Items listed in a dataset:
##############################

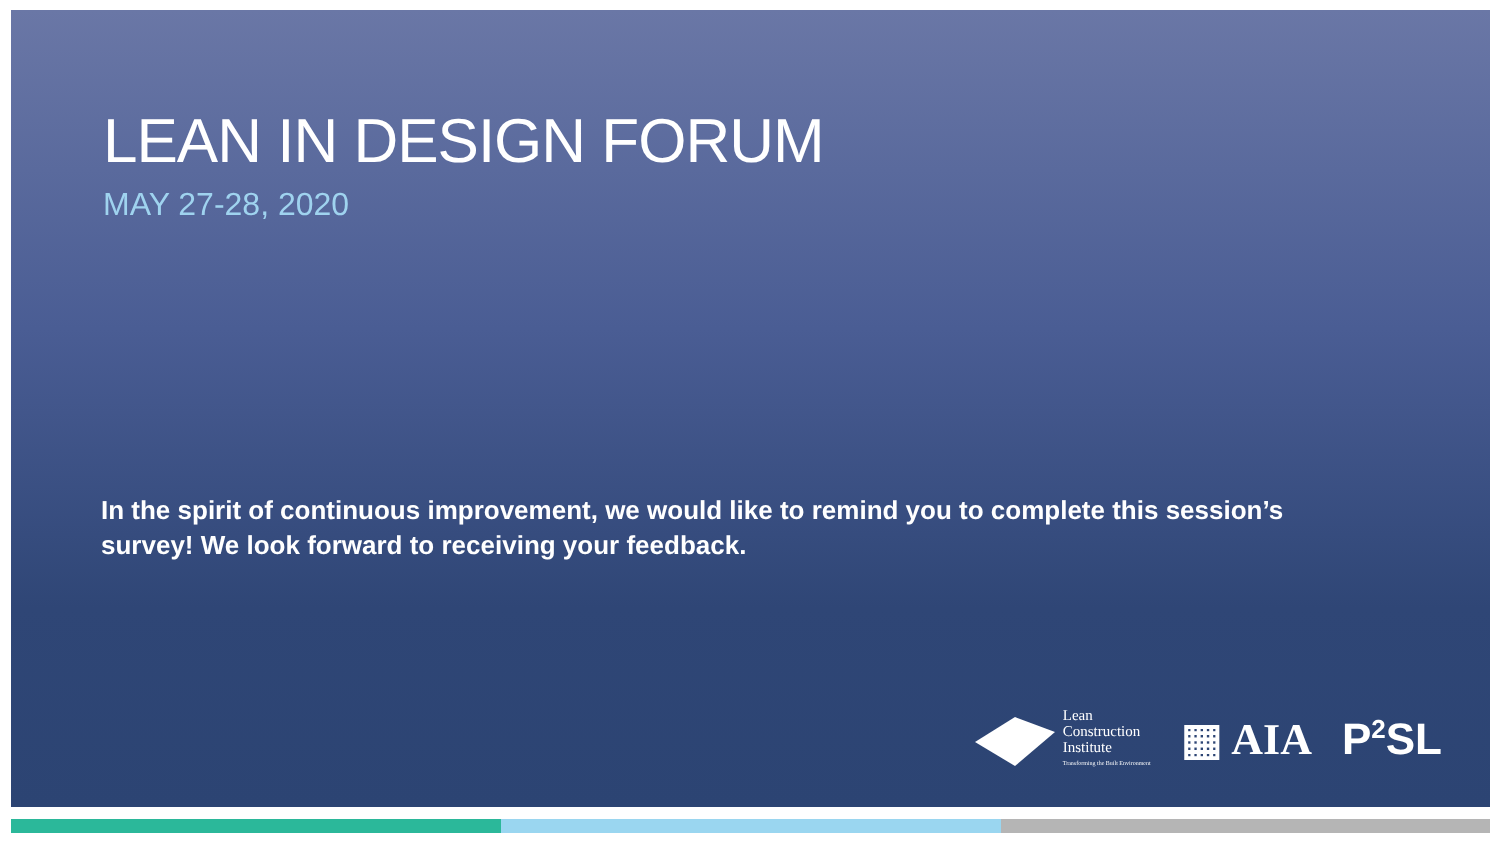LEAN IN DESIGN FORUM
MAY 27-28, 2020
In the spirit of continuous improvement, we would like to remind you to complete this session’s survey! We look forward to receiving your feedback.
Lean
Construction
Institute
Transforming the Built Environment
▦ AIA P<sup>2</sup>SL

##############################

TASK STATEMENT |
Would you copy out every entry above word for word, without the pictures?

RESPONSE TO THE TASK |
LEAN IN DESIGN FORUM
MAY 27-28, 2020
In the spirit of continuous improvement, we would like to remind you to complete this session’s survey! We look forward to receiving your feedback.
Lean
Construction
Institute
Transforming the Built Environment
▦ AIA P<sup>2</sup>SL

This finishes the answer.